The attitude is admirable, and for so much of his career, undeniable. Tiger Woods shows up with winning on his mind. There is no easing into competition, no using tournaments as warm-ups, no thought of walking inside the ropes to work on his game.
And so it makes sense that he announced Tuesday he will not play next week's U.S. Open at Congressional Country Club.
"Not playing in US Open," Woods wrote via Twitter. "Very disappointed. Short-term frustration for long-term gain."
His frustration is understandable; looking out for the future, however, is laudable.
Why risk further injury to his left knee and Achilles? Why try to play when you haven't prepared?
At last month's Players Championship, despite barely being able to walk and having not played a round of golf since the Masters, Woods did not back down about his goals. "Same as always, try and win the event," he said. "Nothing has changed."
Two days later, Woods was hobbling off the TPC Sawgrass course, his immediate future in doubt.
We haven't seen him on a golf course since, and he wasn't scheduled to even begin trying to get back on his feet until last week. And he was supposed to play the U.S. Open in a little over a week? With nine holes of competition since the Masters?
He is far better off skipping it, getting healthy and focusing on the rest of the year, the rest of his career.
You always doubt Tiger at your own risk, as many found out when he came back from so much inactivity to win the U.S. Open at Torrey Pines three years ago. That epic victory was the 14th major title of his career and came in a playoff over Rocco Mediate despite an ACL that was torn and a bone in his leg that was broken.
The difference today is that his swing and his game remain in disrepair. He showed flashes at the Masters, where he tied for fourth, but he's been unable to build on that performance, having completed just those nine holes at Sawgrass. Even if he began practicing again now, is he healthy?
Woods has not said what is giving him more trouble, the four-time surgically repaired left knee or the Achilles -- which presumably is the reason he was using a walking boot and crutches. In general terms, it is difficult to walk if the Achilles is an issue. And it's not very easy to practice -- let alone walk a golf course -- if those issues are still in play.
So much focus has been on Woods' ability to catch Jack Nicklaus' major championship record of 18, but what's the rush? Woods has plenty of time -- if healthy. That goal will never be achieved if the pain persists and his game remains so shaky. At age 35, Woods is still ahead of the pace Nicklaus set.
"I am extremely disappointed that I won't be playing in the U.S. Open, but it's time for me to listen to my doctors and focus on the future," Woods said on his website. "I was hopeful that I could play, but if I did, I risk further damage to my left leg. My knee and Achilles tendon are not fully healed. I hope to be ready for AT&T National [starting June 30], the next two majors and the rest of the year."

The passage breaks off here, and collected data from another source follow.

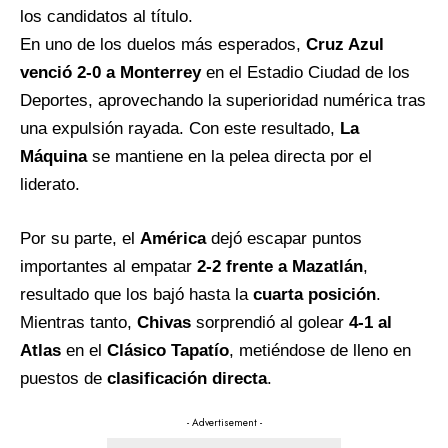
los candidatos al título.
En uno de los duelos más esperados,
Cruz Azul
venció 2-0 a Monterrey
en el Estadio Ciudad de los
Deportes, aprovechando la superioridad numérica tras
una expulsión rayada. Con este resultado,
La
Máquina
se mantiene en la pelea directa por el
liderato.
Por su parte, el
América
dejó escapar puntos
importantes al empatar
2-2 frente a Mazatlán
,
resultado que los bajó hasta la
cuarta posición
.
Mientras tanto,
Chivas
sorprendió al golear
4-1 al
Atlas
en el
Clásico Tapatío
, metiéndose de lleno en
puestos de
clasificación directa
.
- Advertisement -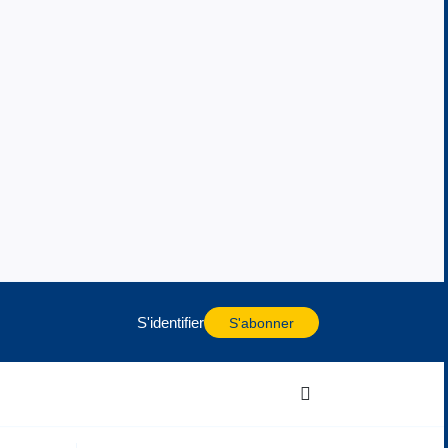
S'identifier
S'abonner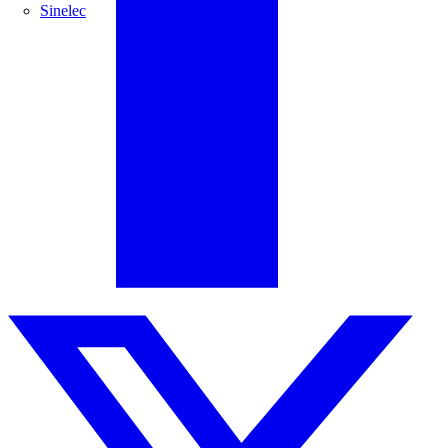
Sinelec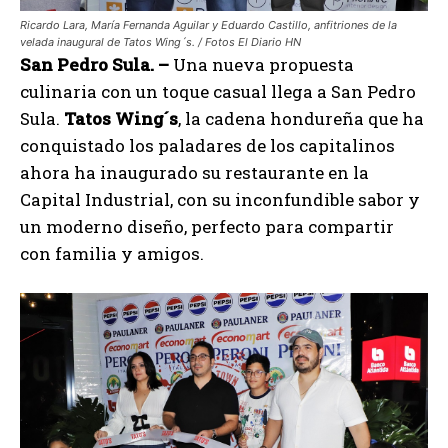
Ricardo Lara, María Fernanda Aguilar y Eduardo Castillo, anfitriones de la
velada inaugural de Tatos Wing´s. / Fotos El Diario HN
San Pedro Sula. –
Una nueva propuesta
culinaria con un toque casual llega a San Pedro
Sula.
Tatos Wing´s
, la cadena hondureña que ha
conquistado los paladares de los capitalinos
ahora ha inaugurado su restaurante en la
Capital Industrial, con su inconfundible sabor y
un moderno diseño, perfecto para compartir
con familia y amigos.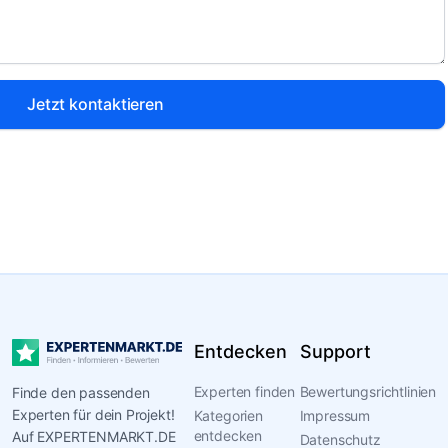
Jetzt kontaktieren
Entdecken
Support
Experten finden
Bewertungsrichtlinien
Finde den passenden
Experten für dein Projekt!
Kategorien
Impressum
entdecken
Auf EXPERTENMARKT.DE
Datenschutz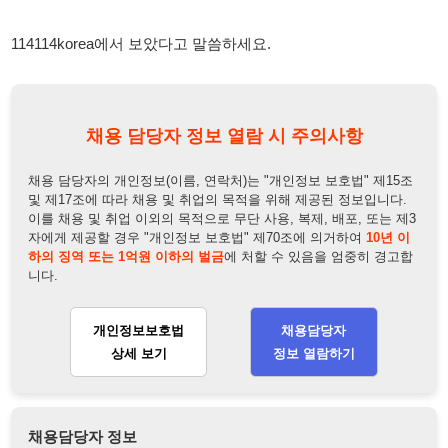
채용 담당자 정보 열람 시 주의사항
채용 담당자의 개인정보(이름, 연락처)는 "개인정보 보호법" 제15조
및 제17조에 따라 채용 및 취업의 목적을 위해 제공된 정보입니다.
이를 채용 및 취업 이외의 목적으로 무단 사용, 복제, 배포, 또는 제3
자에게 제공할 경우 "개인정보 보호법" 제70조에 의거하여
10년 이
하의 징역 또는 1억원 이하의 벌금
에 처할 수 있음을 엄중히 경고합
니다.
개인정보보호법
채용담당자
상세 보기
정보 열람하기
채용담당자 정보
채용담당자:
인사팀장
연락처:
010-9952-8438
뒤로가기
불법 공고 신고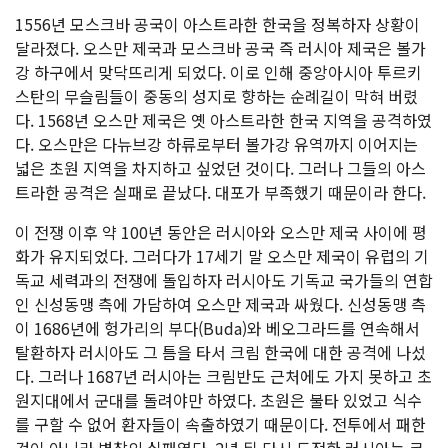
1556년 모스크바 공국이 아스트라한 한국을 정복하자 상황이
달라졌다. 오스만 제국과 모스크바 공국 즉 러시아 제국은 볼가
강 하구에서 맞닥뜨리게 되었다. 이로 인해 중앙아시아 투르키
스탄의 무슬림들이 중동의 성지로 향하는 순례길이 막혀 버렸
다. 1568년 오스만 제국은 옛 아스트라한 한국 지역을 공격하였
다. 오스만은 다뉴브강 하류로부터 볼가강 유역까지 이어지는
넓은 초원 지역을 차지하고 싶었던 것이다. 그러나 그들의 아스
트라한 공격은 실패로 끝났다. 대포가 부족했기 때문이라 한다.
이 전쟁 이후 약 100년 동안은 러시아와 오스만 제국 사이에 평
화가 유지되었다. 그러다가 17세기 말 오스만 제국이 유럽의 기
독교 세력과의 전쟁에 돌입하자 러시아도 기독교 국가들의 연합
인 신성동맹 측에 가담하여 오스만 제국과 싸웠다. 신성동맹 측
이 1686년에 헝가리의 부다(Buda)와 베오그라드를 연속해서
탈환하자 러시아도 그 틈을 타서 크림 한국에 대한 공격에 나섰
다. 그러나 1687년 러시아는 크림반도 근처에도 가지 못하고 초
원지대에서 군대를 돌려야만 하였다. 초원은 불타 있었고 식수
를 구할 수 없어 환자들이 속출하였기 때문이다. 전투에서 패한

Woods, famously, did not listen to his doctors three years ago when he defied their requests to rest and not play the U.S. Open. Woods stormed out and said, "I'm going to play and I'm going to win."
He did so in dramatic fashion, but to attempt to do so now would be foolish.
"It's been a frustrating and difficult year," he said. "But I'm committed to my long-term health."
Better for Tiger to sit this one out and focus on the Open Championship at Royal St. George's, which begins July 14.
And no point in rushing back for that, either -- unless he is fully recovered.